# [Extrait du document]
»»

Après plus d’une décennie à la tête de l’entreprise, Oliver Blume a quitté son poste de PDG. Son départ conclut une période durant laquelle l’un des constructeurs les plus rentables au monde a connu une chute brutale des ventes et une érosion de la confiance des investisseurs. Cet article décortique les principales causes de la crise et les choix qui y ont conduit.
Le début du virage stratégique
L’une des premières grandes décisions de Blume après sa nomination a été de miser sur une électrification accélérée de la gamme. À l’époque, cette orientation semblait évidente : le secteur parlait beaucoup de la fin des moteurs thermiques et les autorités resserraient les normes environnementales. Pourtant, la mise en œuvre chez Porsche s’est révélée trop unilatérale.
Le moment clé a été le lancement du nouveau Macan exclusivement en version électrique, sans proposer en parallèle une variante essence. Cela a restreint le choix des clients et éloigné une partie du public attaché aux motorisations traditionnelles.
La réaction du marché et la baisse des ventes
L’impact a été particulièrement douloureux sur le marché chinois, longtemps l’un des plus importants pour Porsche. En quelques années, la marque y a perdu environ 70 % de ses clients. Ce recul s’explique par l’évolution des préférences des consommateurs et un manque de souplesse dans l’offre de modèles.
Les chiffres illustrent l’ampleur du problème : au cours des trois premiers trimestres du dernier exercice rapporté, les livraisons ont chuté de 26 % pour atteindre environ 32 200 véhicules. À titre de comparaison, sur la même période en 2021, elles dépassaient les 95 000 unités. Face à cela, Porsche a dû réduire sa présence dans la région et optimiser ses effectifs.
La réévaluation des choix
Peu avant son départ, Blume a reconnu publiquement pour la première fois que l’entreprise avait mal évalué la situation, surtout concernant le Macan. Il a également admis que Porsche avait sous-estimé la demande à long terme pour les véhicules à moteur thermique, qui, selon lui, restera forte pendant au moins 10 à 15 ans encore.

««

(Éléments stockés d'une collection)

»»

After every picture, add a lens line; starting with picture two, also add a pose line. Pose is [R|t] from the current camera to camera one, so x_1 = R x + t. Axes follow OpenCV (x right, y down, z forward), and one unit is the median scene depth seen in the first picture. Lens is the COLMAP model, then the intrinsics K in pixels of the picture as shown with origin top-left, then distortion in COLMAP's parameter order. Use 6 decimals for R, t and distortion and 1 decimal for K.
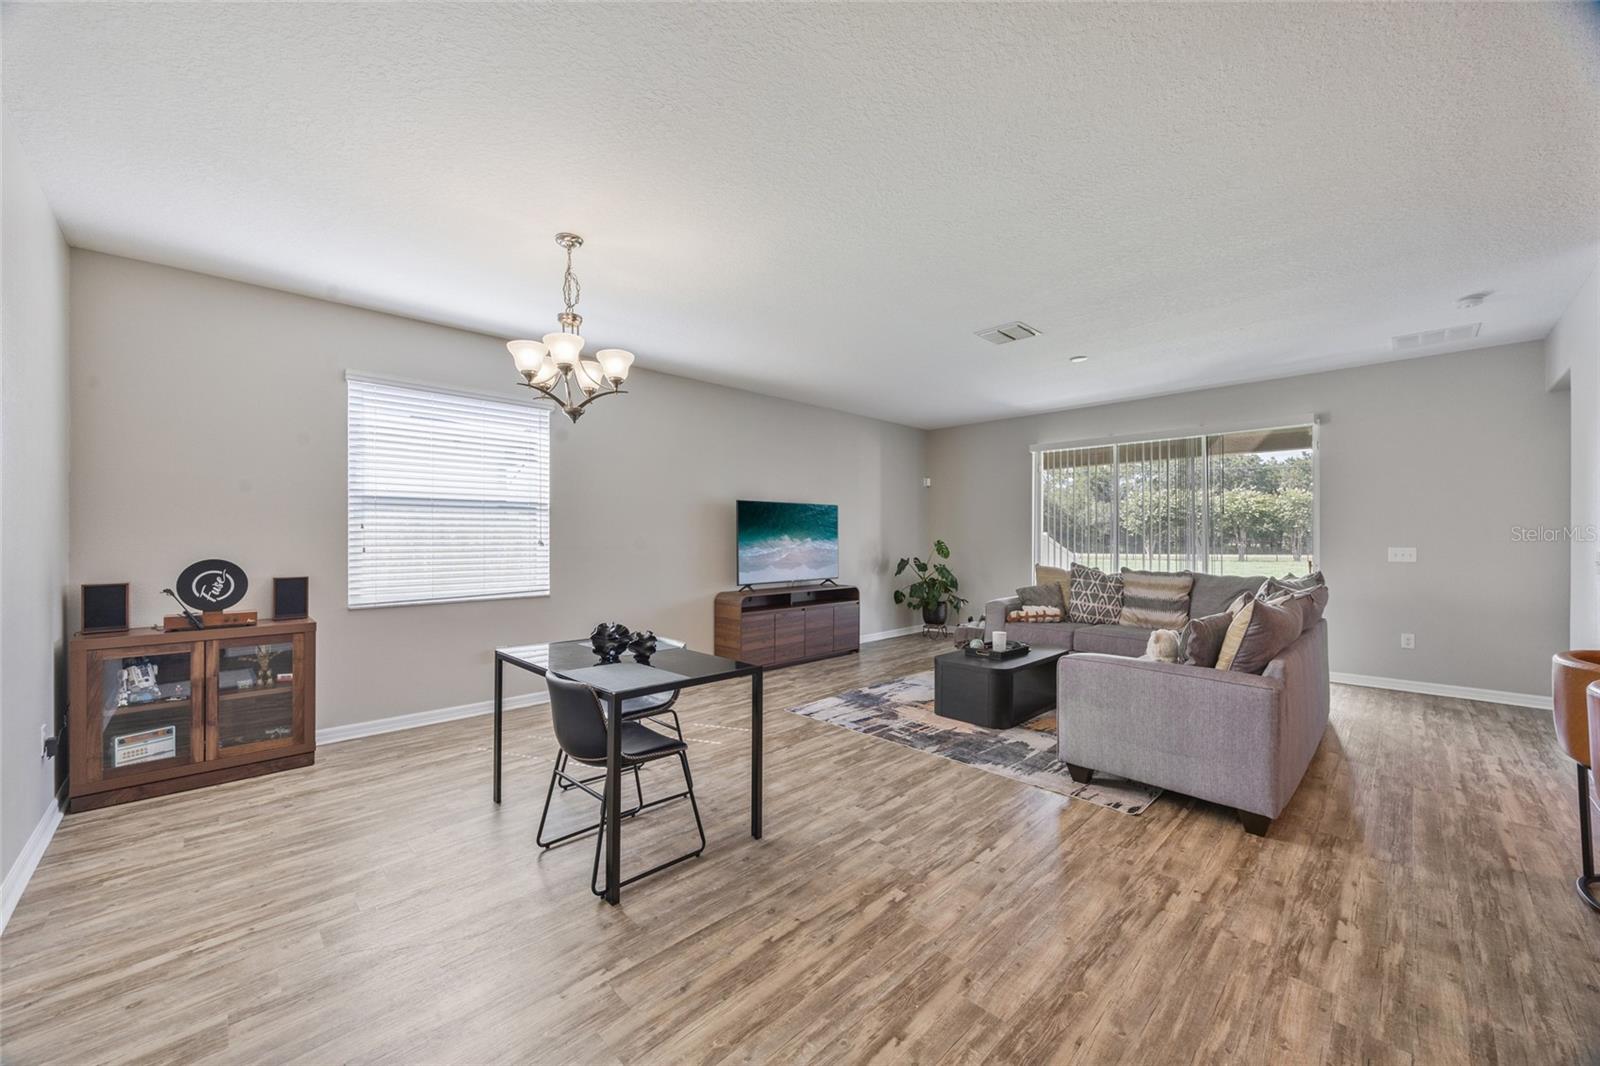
lens RADIAL K [[609.0, 0, 786.6], [0, 609.0, 533.3], [0, 0, 1]] dist [-0.002852, -0.000034]
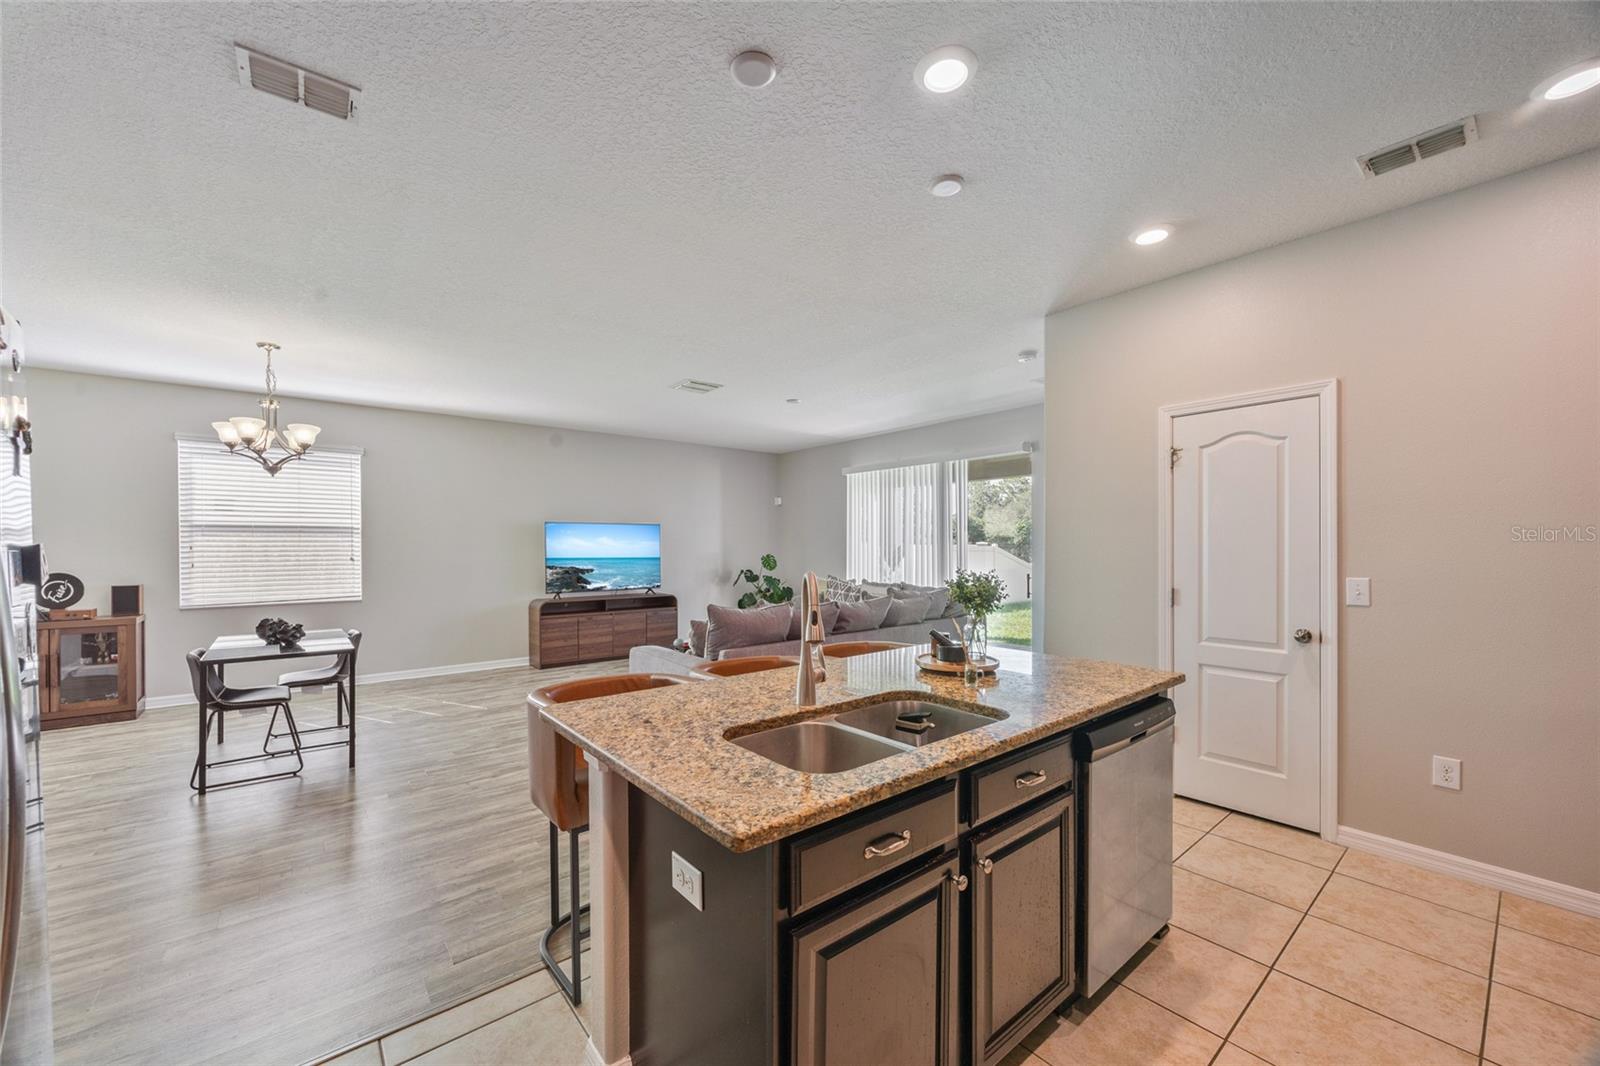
lens RADIAL K [[609.0, 0, 780.8], [0, 609.0, 547.6], [0, 0, 1]] dist [-0.002852, -0.000034]
pose [[0.995938, -0.003101, -0.089994, 0.768135], [0.003763, 0.999967, 0.007187, -0.018203], [0.089968, -0.007497, 0.995916, -0.237161]]
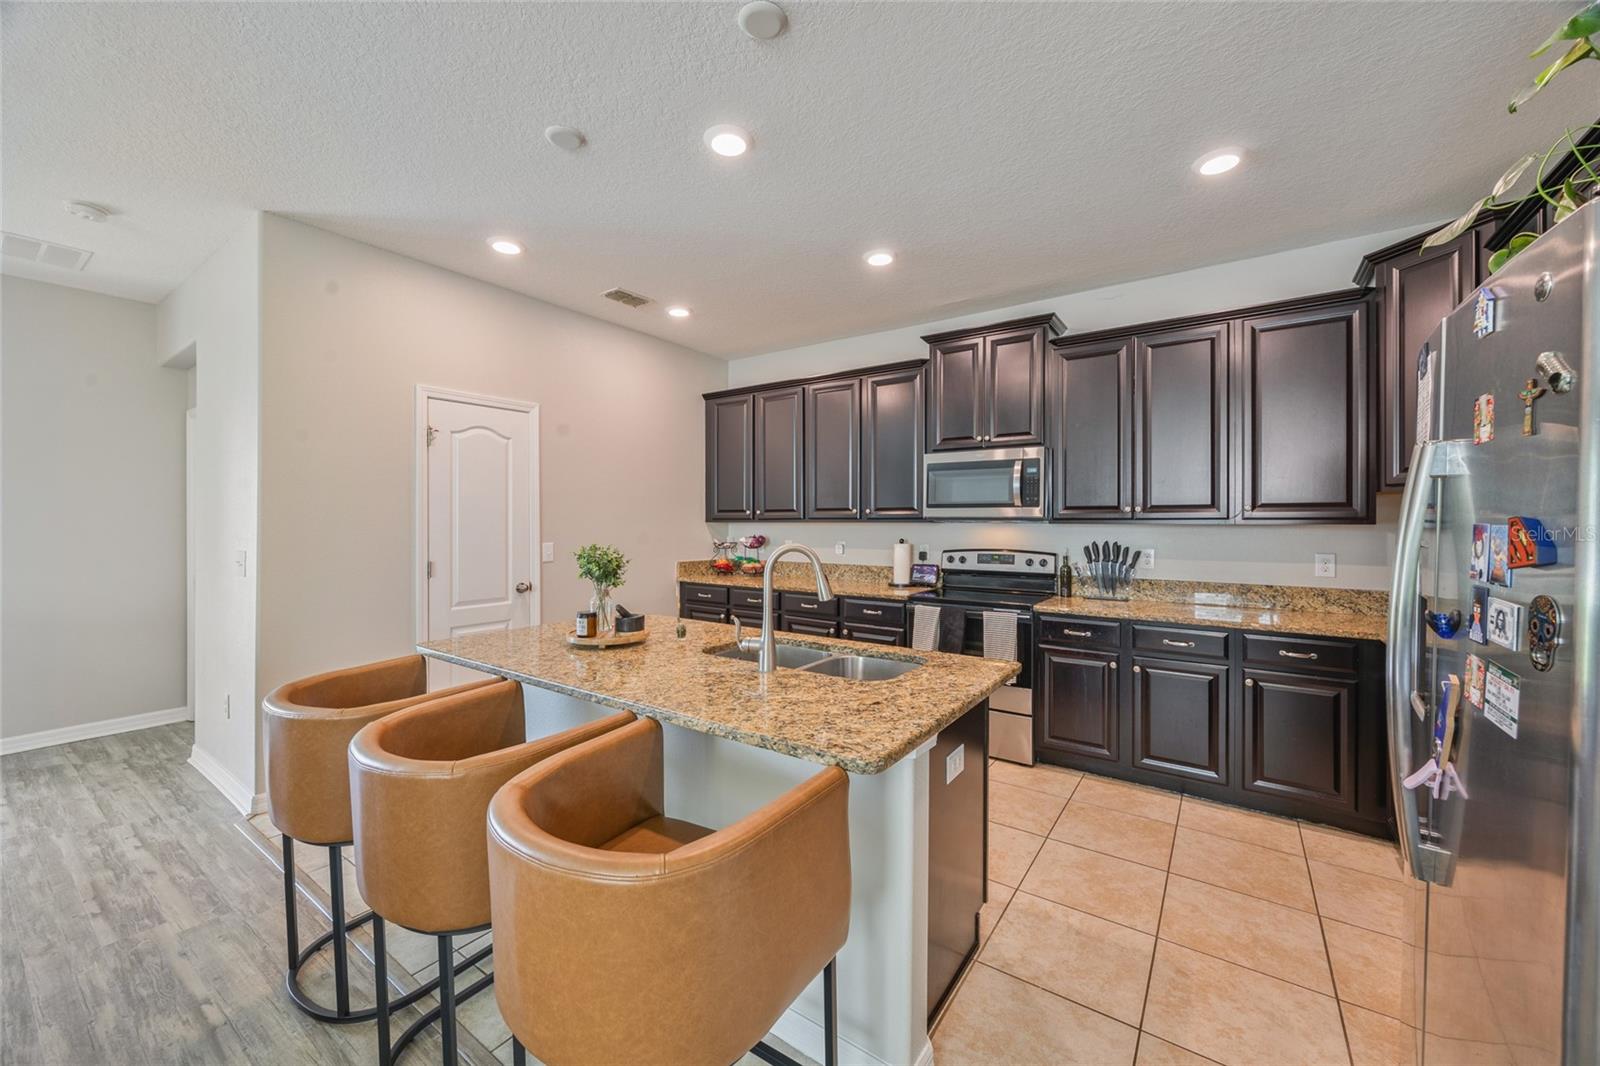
lens RADIAL K [[609.0, 0, 804.4], [0, 609.0, 527.7], [0, 0, 1]] dist [-0.002852, -0.000034]
pose [[-0.194715, -0.011621, 0.980791, 0.249211], [-0.007978, 0.999916, 0.010263, -0.016320], [-0.980827, -0.005826, -0.194791, 0.299743]]
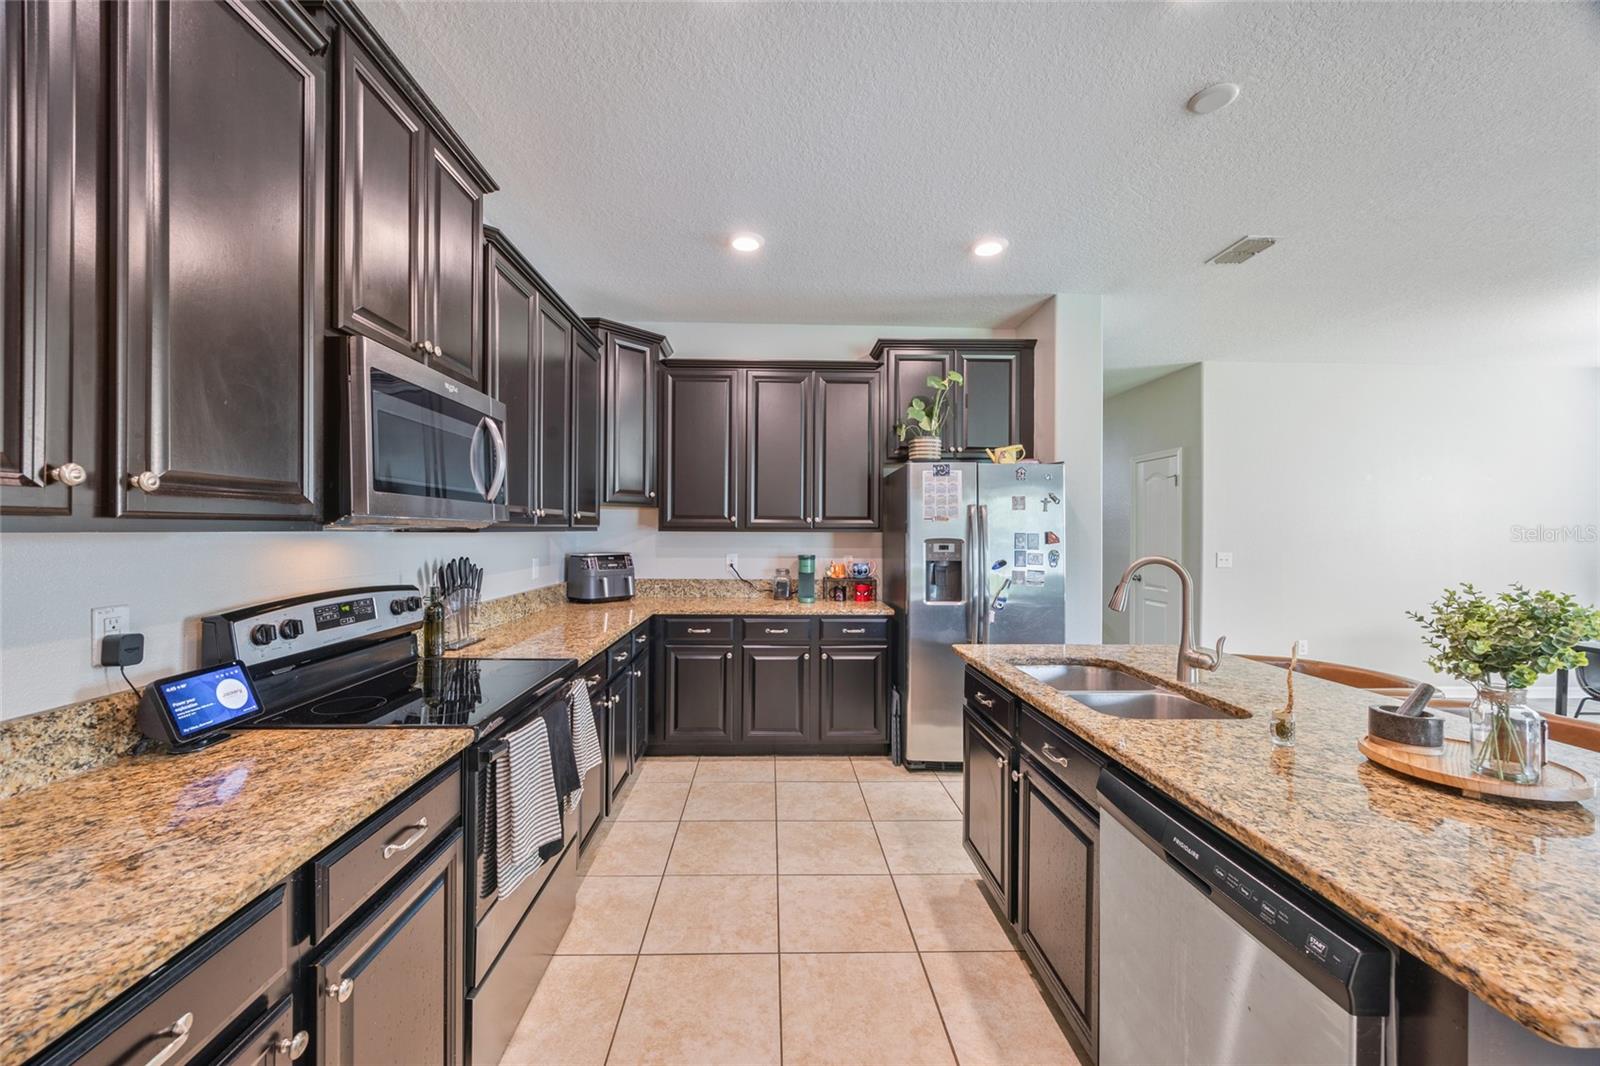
lens RADIAL K [[609.0, 0, 776.9], [0, 609.0, 531.8], [0, 0, 1]] dist [-0.002852, -0.000034]
pose [[-0.684478, -0.004099, -0.729022, 1.341661], [-0.004492, 0.999989, -0.001405, -0.016364], [0.729020, 0.002313, -0.684489, 0.325217]]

««

# [Tâches et exercices]
a) Reproduisez fidèlement le passage de l'extrait consacré à Porsche, depuis « Les chiffres illustrent » jusqu'à « optimiser ses effectifs. » inclus.
b) D'après l'extrait consacré à Porsche, de quel pourcentage les livraisons ont-elles chuté au cours des trois premiers trimestres du dernier exercice rapporté ?
Les données n'interviennent en rien dans ce travail.

# [Réponses par tâche]
a)
Les chiffres illustrent l’ampleur du problème : au cours des trois premiers trimestres du dernier exercice rapporté, les livraisons ont chuté de 26 % pour atteindre environ 32 200 véhicules. À titre de comparaison, sur la même période en 2021, elles dépassaient les 95 000 unités. Face à cela, Porsche a dû réduire sa présence dans la région et optimiser ses effectifs.

b) De 26 %.